══ Supplied records

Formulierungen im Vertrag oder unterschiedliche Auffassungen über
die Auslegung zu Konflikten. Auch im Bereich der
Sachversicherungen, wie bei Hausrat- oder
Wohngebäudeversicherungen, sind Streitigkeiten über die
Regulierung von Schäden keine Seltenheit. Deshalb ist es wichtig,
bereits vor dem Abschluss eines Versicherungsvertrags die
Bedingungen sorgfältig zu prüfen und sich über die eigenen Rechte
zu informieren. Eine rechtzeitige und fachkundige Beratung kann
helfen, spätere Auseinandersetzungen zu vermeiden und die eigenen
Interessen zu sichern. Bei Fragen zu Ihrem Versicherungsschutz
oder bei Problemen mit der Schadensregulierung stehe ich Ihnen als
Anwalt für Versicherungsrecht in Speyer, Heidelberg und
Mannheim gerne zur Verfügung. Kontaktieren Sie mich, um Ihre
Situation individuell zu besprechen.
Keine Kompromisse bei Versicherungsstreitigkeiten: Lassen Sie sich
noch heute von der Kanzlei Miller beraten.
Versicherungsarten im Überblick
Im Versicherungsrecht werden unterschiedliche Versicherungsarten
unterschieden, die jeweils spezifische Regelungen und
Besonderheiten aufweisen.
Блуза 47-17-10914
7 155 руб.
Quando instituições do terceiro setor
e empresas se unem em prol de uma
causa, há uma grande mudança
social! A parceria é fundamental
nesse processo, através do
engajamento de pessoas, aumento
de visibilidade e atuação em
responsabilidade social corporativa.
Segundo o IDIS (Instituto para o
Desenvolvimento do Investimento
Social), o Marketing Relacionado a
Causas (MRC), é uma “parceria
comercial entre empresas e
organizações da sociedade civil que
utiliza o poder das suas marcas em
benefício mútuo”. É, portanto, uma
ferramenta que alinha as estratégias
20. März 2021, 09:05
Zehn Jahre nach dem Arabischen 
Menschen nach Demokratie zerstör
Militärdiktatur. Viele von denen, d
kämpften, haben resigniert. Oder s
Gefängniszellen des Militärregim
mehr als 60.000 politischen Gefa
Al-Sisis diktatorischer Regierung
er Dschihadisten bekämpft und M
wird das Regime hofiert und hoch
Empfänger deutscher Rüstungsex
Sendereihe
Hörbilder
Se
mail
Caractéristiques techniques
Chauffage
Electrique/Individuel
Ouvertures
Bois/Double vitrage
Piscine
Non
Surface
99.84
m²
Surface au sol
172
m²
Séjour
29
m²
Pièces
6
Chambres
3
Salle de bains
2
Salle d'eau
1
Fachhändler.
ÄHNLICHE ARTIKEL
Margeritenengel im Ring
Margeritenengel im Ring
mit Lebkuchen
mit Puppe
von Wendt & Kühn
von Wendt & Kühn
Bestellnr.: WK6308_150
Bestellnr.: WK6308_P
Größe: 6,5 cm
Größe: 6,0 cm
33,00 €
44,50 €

════

Work instructions: Could you print the lines above, exactly as written, from the line containing "Bestellnr.: WK6308_150" through the final one?

Task result:
Bestellnr.: WK6308_150
Bestellnr.: WK6308_P
Größe: 6,5 cm
Größe: 6,0 cm
33,00 €
44,50 €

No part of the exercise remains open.